Michel Foucault falou do desaparecimento da sexualidade, no entanto não viveu tempo suficiente para ver isto acontecer. E está acontecendo literalmente agora, não só em teoria, não só como uma metáfora. A engenharia genética é potencialmente capaz de tornar o sexo obsoleto. A sexualidade não é mais necessária para a reprodução do trabalho e logo não será mais necessária. De fato a sexualidade pode agora ser encarada como algo por demais bagunçado e sujo, um distúrbio da pureza da sociedade da informação. Através da bio-engenharia o corpo humano pode se tornar ele próprio a mercadoria final. O aspecto mais negativo está no fato de tudo girar em torno do dinheiro quando até mesmo o desaparecimento da sexualidade ela própria se tornar uma mercadoria. As trocas existentes em todas as formas de relaçao entre humanos pode ser reduzida a dinheiro.

Então isso nos leva a uma redescoberta da política ela própria. A mim me parece que que um resposta mais fundamental deve ser mais que repetir aquilo que eu disse a 13 anos atrás. Da perspectiva americana esta é uma situação muito desesperadora. E não há como não pensar que do ponto de vista europeu não é muito diferente. Vocês podem me corrigir se estou enganado, mas penso que há uma necessidade, de alguma forma, de falar na defesa da vida e na defesa da imaginação. Não considero este um assunto puro, ou como fenômeno puro que deva ser defendido de toda a impureza. Vejo isto também como uma recusa de poder, o que não está conectado, de forma alguma, com a forma como a política é entendida em seu sentido tradicional, que é a conquista do poder. Mas, em algum lugar no paradoxo entre a tática e a estratégia, deve emergir a defesa da própria vida, ou se preferir a defesa do biológico, que inclui também o que é mental e imaginativo, separar estas duas esferas, seria um erro dualístico.

Penso que foi muito interessante escutar as diferentes respostas à T.A.Z. minha obra anterior, aqui na Itália. Alguns a criticaram como uma forma de escapismo, uma desculpa para um hedonismo egoísta, uma recusa a encarar a realidade crítica, e por outro lado outras pessoas a saudaram se apropriando dela com entusiasmo, como a grande solução. E temo que a razão pela qual estou trabalhando nesse prefácio é porque me parece que este novo trabalho será aceito ou rejeitado pelas razões erradas.

As pessoas que me criticaram como escapista dirão (com os braços balançando num tom de "quem diria"): - Ahá!

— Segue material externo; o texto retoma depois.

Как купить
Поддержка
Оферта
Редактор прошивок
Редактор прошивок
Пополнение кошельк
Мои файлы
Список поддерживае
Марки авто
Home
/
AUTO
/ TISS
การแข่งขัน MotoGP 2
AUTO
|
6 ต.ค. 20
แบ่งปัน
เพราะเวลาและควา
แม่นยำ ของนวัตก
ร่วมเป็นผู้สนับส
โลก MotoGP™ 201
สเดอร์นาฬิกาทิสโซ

Hakim Bey finalmente descobriu a política! Que demais!

E do outro lado, as pessoas que se apropriaram de TAZ como a solução final falarão (num tom decepcionado): - Óh! O Hakim Bey desistiu da causa, tornou-se obcecado pelo poder político.

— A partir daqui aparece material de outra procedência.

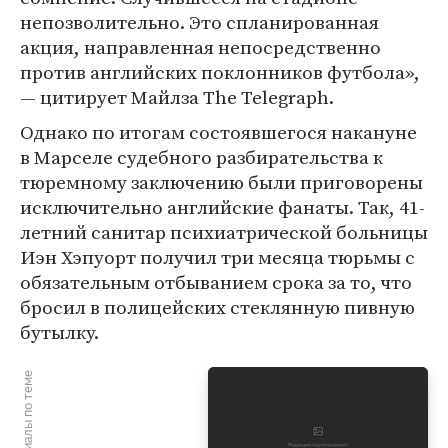
непозволительно. Это спланированная
акция, направленная непосредственно
против английских поклонников футбола»,
— цитирует Майлза The Telegraph.
Однако по итогам состоявшегося накануне
в Марселе судебного разбирательства к
тюремному заключению были приговорены
исключительно английские фанаты. Так, 41-
летний санитар психиатрической больницы
Иэн Хэпуорт получил три месяца тюрьмы с
обязательным отбыванием срока за то, что
бросил в полицейских стеклянную пивную
бутылку.
Материалы по теме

Tenho que admitir que a minha própria ambiguidade não tem solução nesta situação. Mas nunca propus a T.A.Z. como a solução final ou definitiva. Penso que ela é algo que simplesmente acontece na vida humana, é algo que deveria ser celebrado. E não estou dizendo agora que essa prática tática deveria ser abandonada. Como dizia, como seria possível pedir para que fosse abandonado algo que é natural, que possui uma função orgânica, biológica? Se você definir a liberdade como uma habilidade psicocinética como eu fiz, isso é algo que você simplesmente não pode abandonar, porque lhe é constitutivo no seu sistema.